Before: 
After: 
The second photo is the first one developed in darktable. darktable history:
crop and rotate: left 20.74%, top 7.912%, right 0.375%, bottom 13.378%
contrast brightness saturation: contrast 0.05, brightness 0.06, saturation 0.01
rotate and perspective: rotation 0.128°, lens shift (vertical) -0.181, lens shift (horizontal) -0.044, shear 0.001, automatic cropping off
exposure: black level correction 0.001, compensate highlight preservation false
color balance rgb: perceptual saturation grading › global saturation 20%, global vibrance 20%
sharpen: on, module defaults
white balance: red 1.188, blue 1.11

########################################

> Aim
Put the listing above into a two-column CSV with the headers input and darktable_history. Give one row per darktable history, with the text leading up to it in input and its settings in darktable_history, each field quoted and every line break replaced by a space.

> Answer for this exercise
input,darktable_history
"Before: After: The second photo is the first one developed in darktable. darktable history:","crop and rotate: left 20.74%, top 7.912%, right 0.375%, bottom 13.378% contrast brightness saturation: contrast 0.05, brightness 0.06, saturation 0.01 rotate and perspective: rotation 0.128°, lens shift (vertical) -0.181, lens shift (horizontal) -0.044, shear 0.001, automatic cropping off exposure: black level correction 0.001, compensate highlight preservation false color balance rgb: perceptual saturation grading › global saturation 20%, global vibrance 20% sharpen: on, module defaults white balance: red 1.188, blue 1.11"